- [AIM OF THE TASK]: When the line containing "jar: none [572,231,636,350]" is found in the data below, copy it and each line after it through the line containing "wine bottle: present [380,421,403,504]", exactly and with no others.
* * *
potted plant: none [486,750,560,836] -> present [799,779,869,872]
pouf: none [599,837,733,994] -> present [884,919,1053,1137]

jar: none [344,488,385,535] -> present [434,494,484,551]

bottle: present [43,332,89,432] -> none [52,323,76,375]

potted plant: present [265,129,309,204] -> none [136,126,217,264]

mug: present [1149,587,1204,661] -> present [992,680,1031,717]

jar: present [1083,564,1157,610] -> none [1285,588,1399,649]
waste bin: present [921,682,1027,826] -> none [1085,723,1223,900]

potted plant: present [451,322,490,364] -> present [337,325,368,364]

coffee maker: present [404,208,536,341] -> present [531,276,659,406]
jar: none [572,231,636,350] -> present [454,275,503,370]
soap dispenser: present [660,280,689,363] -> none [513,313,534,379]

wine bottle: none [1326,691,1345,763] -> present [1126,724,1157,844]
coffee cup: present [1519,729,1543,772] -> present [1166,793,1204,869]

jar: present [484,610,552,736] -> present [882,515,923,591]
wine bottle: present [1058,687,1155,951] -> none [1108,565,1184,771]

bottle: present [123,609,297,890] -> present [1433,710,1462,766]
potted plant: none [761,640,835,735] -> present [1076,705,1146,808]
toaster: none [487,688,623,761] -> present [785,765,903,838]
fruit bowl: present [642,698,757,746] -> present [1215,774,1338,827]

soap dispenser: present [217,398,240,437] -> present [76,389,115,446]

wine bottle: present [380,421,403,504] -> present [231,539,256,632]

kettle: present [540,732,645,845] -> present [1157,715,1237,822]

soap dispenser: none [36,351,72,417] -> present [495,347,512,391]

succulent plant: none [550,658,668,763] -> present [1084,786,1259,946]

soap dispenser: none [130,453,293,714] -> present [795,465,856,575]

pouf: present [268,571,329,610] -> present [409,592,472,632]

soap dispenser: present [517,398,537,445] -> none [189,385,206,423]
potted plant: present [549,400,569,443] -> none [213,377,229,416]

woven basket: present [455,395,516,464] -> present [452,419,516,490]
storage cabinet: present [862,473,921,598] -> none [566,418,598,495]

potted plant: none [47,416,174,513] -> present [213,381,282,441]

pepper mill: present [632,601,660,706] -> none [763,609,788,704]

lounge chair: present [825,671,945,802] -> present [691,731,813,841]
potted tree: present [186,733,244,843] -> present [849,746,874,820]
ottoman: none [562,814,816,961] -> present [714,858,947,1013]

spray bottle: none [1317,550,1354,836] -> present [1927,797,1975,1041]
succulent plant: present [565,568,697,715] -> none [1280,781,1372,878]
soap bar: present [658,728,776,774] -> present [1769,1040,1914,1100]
* * *
- [RESULT OF THIS TASK]:
jar: none [572,231,636,350] -> present [454,275,503,370]
soap dispenser: present [660,280,689,363] -> none [513,313,534,379]

wine bottle: none [1326,691,1345,763] -> present [1126,724,1157,844]
coffee cup: present [1519,729,1543,772] -> present [1166,793,1204,869]

jar: present [484,610,552,736] -> present [882,515,923,591]
wine bottle: present [1058,687,1155,951] -> none [1108,565,1184,771]

bottle: present [123,609,297,890] -> present [1433,710,1462,766]
potted plant: none [761,640,835,735] -> present [1076,705,1146,808]
toaster: none [487,688,623,761] -> present [785,765,903,838]
fruit bowl: present [642,698,757,746] -> present [1215,774,1338,827]

soap dispenser: present [217,398,240,437] -> present [76,389,115,446]

wine bottle: present [380,421,403,504] -> present [231,539,256,632]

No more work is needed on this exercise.